Methods: This analysis included data relating to all events of major trauma in the New Zealand Major Trauma Registry (NZ-MTR) from 1 July 2015 to 30 June 2019. We also analysed additional data from the National Health Index (NHI), including domicile codes, deprivation decile and ethnicity. Statistical methods included tabulating risk factors by ethnicity, calculating Māori to non-Māori mortality hazard ratios (HRs) using Cox regression, and using logistic regression to estimate odds ratios (ORs) for binary outcomes.
Results: The main determinants of 30-day mortality following major trauma were: older age, more comorbidities, more severe injury (based on Injury Severity Score [ISS], Glasgow Coma Scale [GCS] score and requiring intubation) and not receiving an index CT scan.

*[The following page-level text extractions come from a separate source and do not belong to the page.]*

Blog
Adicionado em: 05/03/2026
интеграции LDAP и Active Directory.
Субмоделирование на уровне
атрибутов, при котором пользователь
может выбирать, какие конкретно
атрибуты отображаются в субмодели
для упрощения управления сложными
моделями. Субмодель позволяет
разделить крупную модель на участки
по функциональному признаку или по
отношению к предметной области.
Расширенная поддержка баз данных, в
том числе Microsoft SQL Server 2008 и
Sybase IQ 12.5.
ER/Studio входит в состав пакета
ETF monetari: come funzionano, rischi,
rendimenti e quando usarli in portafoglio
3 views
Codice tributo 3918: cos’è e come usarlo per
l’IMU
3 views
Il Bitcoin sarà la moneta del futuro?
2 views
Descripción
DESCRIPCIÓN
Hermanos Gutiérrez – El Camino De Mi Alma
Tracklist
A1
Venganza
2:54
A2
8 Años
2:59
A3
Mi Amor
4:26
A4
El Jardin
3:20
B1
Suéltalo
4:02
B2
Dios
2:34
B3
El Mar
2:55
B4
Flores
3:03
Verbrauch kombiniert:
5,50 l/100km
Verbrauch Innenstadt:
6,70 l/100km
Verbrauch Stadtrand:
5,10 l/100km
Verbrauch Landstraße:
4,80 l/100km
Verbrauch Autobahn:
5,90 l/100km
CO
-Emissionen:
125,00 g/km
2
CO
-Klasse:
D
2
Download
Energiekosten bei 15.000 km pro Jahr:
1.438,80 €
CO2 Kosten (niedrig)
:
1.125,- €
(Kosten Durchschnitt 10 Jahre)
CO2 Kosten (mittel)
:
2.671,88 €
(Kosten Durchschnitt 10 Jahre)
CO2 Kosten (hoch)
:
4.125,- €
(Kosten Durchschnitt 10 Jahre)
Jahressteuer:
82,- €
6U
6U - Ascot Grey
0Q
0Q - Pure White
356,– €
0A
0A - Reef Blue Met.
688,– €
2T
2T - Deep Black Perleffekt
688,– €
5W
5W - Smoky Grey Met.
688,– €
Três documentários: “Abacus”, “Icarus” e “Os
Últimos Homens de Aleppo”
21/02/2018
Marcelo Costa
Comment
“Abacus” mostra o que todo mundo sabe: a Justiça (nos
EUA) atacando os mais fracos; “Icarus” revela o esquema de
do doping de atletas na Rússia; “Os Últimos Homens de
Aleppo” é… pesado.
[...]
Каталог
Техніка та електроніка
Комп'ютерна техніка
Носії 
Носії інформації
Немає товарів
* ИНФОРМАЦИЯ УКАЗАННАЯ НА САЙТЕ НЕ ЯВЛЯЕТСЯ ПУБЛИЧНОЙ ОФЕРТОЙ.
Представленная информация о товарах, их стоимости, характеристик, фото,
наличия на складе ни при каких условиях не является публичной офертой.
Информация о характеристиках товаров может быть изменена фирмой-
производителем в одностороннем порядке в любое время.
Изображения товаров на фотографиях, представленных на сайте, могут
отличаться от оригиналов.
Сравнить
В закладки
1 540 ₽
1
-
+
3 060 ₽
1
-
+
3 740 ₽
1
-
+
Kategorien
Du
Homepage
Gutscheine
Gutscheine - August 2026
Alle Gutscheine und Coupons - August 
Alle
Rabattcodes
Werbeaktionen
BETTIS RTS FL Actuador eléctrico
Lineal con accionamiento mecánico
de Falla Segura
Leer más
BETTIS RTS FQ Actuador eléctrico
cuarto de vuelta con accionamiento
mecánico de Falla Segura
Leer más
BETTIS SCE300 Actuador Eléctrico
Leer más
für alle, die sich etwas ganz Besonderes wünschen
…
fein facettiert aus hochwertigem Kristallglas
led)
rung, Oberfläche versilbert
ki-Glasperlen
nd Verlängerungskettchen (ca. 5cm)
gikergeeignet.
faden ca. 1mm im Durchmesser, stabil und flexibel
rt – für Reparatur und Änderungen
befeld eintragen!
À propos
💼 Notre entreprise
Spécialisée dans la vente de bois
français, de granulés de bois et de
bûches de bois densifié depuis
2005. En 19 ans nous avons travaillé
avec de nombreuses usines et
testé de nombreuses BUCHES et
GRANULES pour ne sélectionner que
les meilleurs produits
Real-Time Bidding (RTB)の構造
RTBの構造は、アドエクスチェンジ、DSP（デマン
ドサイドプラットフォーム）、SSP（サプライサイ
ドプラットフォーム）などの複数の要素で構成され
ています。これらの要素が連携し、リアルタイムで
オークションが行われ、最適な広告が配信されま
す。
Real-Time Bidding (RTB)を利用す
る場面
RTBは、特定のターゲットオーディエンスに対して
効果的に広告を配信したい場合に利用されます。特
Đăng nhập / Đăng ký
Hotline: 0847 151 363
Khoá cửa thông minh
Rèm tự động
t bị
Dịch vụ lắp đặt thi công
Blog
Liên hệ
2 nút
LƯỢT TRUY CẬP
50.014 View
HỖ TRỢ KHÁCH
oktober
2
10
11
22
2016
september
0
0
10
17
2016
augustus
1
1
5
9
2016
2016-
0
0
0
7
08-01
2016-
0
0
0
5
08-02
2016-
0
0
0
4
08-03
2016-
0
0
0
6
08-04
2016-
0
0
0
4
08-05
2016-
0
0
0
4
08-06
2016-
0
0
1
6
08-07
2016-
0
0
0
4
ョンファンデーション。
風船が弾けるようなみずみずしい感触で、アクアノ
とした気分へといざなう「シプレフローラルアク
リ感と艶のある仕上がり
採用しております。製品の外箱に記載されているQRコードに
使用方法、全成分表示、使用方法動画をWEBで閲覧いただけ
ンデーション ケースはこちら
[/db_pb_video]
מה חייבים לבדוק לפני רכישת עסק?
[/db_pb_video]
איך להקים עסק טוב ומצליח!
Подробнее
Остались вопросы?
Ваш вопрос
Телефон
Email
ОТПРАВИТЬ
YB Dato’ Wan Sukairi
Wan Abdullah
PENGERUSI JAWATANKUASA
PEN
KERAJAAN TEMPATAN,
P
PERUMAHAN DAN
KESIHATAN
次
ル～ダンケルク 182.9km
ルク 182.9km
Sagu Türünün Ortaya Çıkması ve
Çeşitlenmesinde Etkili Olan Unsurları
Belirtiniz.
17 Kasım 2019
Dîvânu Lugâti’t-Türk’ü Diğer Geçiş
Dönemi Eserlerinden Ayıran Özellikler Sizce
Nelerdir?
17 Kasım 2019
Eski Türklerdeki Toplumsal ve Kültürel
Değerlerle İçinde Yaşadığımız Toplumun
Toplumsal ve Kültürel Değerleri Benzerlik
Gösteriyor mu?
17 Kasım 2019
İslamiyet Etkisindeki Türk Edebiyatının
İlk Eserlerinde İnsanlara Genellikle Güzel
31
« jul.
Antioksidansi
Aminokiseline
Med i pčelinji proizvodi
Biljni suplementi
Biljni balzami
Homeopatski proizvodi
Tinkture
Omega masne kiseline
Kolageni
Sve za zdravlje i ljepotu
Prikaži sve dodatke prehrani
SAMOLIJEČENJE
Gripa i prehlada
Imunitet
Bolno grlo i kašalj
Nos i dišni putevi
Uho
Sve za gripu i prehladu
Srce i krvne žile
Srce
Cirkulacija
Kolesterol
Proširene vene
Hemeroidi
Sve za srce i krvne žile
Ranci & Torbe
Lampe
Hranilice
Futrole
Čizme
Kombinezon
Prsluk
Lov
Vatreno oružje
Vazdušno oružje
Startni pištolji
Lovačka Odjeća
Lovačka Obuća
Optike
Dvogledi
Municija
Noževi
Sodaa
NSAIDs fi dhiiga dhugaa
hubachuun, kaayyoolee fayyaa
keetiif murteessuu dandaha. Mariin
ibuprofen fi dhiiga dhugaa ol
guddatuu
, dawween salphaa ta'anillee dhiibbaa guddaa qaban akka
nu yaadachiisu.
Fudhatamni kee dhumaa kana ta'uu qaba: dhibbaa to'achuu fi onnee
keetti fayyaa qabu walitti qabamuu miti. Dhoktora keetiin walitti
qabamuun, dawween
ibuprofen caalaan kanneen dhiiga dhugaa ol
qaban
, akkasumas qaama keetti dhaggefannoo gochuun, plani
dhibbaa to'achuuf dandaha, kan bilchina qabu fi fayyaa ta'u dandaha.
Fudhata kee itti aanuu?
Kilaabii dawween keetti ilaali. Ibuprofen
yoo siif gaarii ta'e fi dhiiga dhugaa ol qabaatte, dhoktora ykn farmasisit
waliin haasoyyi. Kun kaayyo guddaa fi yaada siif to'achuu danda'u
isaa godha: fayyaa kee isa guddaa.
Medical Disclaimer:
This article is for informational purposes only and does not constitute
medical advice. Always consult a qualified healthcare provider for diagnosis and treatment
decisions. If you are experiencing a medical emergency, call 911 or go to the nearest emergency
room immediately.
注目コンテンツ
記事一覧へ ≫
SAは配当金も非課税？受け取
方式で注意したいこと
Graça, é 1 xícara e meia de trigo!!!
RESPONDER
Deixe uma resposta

  • Inequity in mortality was clear for Māori youth aged 15–18 years, who were over three times more likely to die in the 30 days following major trauma than non-Māori in the same age group.
  • Māori were 37% more likely than non-Māori to not receive a CT scan.
  • Māori were 56% more likely than non-Māori to die in the first 30 days following major trauma that did not involve serious traumatic brain injury (sTBI).

Conclusion: The analysis in this report point to important areas in which improvements could lead to a reduction in inequities experienced by Māori following major trauma, as the report recommendations reflect. These recommendations will be discussed during the presentation.


Owen is a New Zealand registered nurse who has worked as a staff nurse, clinical nurse educator and charge nurse in the Post Anaesthetic Care Unit (PACU) at Wellington hospital, as well as varied nursing roles overseas, including the Scottish Liver Transplant Unit in Edinburgh, Scotland. Owen is currently the Senior Specialist Advisor for the Perioperative Mortality Review Committee, and works as a Specialist in the Adverse Events programme, part of the Health Quality & Safety Commission.